As Americans know, the U.S. Supreme Court is the ultimate decision maker with regards to our laws meeting or exceeding constitutional limits. This, of course, includes matters pertaining to the second amendment and other firearm laws. Because of this responsibility, the Court recently heard the case of a 108-year-old New York law limiting who could obtain a license to carry a concealed handgun in public. The law stated applicants needed to provide a justifiable reason to carry a firearm.
Furthermore, the state reserved the right to refuse applications to carry, if it found the reason insufficient. The court concluded the law was unnecessarily stringent and unconstitutional. While gun rights supporters hoped the Court would acknowledge the second amendment guaranteed the right to carry a firearm in public, even with its 6-3 conservative majority it did not.
Has McClenic even read the Bruen decision? If so, he must have missed this crucial bit on page 2 of the majority opinion: “New York’s proper-cause requirement violates the Fourteenth Amendment by preventing law-abiding citizens with ordinary self-defense needs from exercising their Second Amendment right to keep and bear arms in public for self-defense.”
Sounds like a pretty explicit recognition that the Second Amendment protects a right to carry a firearm in public, does it not? If that’s not clear enough for McClenic, there’s also this bit from the third page of the opinion:
The Court has little difficulty concluding also that the plain text of the Second Amendment protects Koch’s and Nash’s proposed course of conduct—carrying handguns publicly for self-defense. Nothing in the Second Amendment’s text draws a home/public distinction with respect to the right to keep and bear arms, and the definition of “bear” naturally encompasses public carry.
McClenic notes that Justice Brett Cavanaugh said in a concurring opinion that nothing in Bruen prohibits states from imposing “shall issue” licensing requirements, but that doesn’t mean that the 27 states that have adopted permitless or constitutional carry are somehow violating the Second Amendment or any other clause in the U.S. Constitution.
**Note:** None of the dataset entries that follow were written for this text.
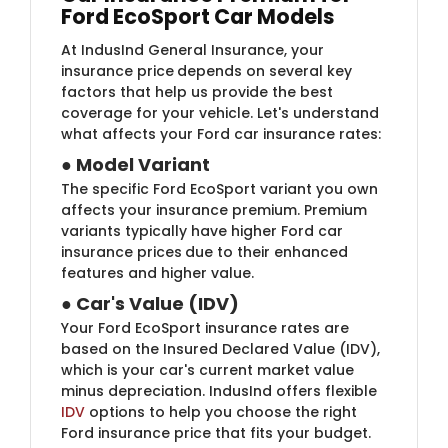
Ford EcoSport Car Models
At IndusInd General Insurance, your
insurance price
depends on several key
factors that help us provide the best
coverage for your vehicle. Let's understand
what affects your Ford car insurance rates:
●
Model Variant
The specific Ford EcoSport variant you own
affects your insurance premium. Premium
variants typically have higher Ford car
insurance prices
due to their enhanced
features and higher value.
●
Car's Value (IDV)
Your Ford EcoSport insurance rates are
based on the Insured Declared Value (IDV),
which is your car's current market value
minus depreciation. IndusInd offers flexible
IDV
options to help you choose the right
Ford insurance price that fits your budget.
Instead, he complains that the permitless carry law is a “sham” designed to “benefit DeSantis’ presidential ambitions”.
Even if that was the case (and I’m not conceding that McClenic is correct in his assumption), it doesn’t explain why 25 other states adopted permitless carry before DeSantis put pen to paper, nor why other states have done the same since. Nebraska approved its own permitless carry law after Florida, and next year we’re likely to see Louisiana follow suit (and perhaps North and South Carolina as well).
When it comes to the right to carry, the Supreme Court has declared that “may issue” licensing regimes that deny average gun owners their right to bear arms through the use of arbitrary and capricious standards is unconstitutional. There’s nothing in the Bruen decision, however, that even remotely hints that “shall issue” licensing regimes must be in place in order to comport with the Constitution. The Florida statute might offend McClenic’s sensibilities, but it doesn’t violate anyone’s constitutional rights.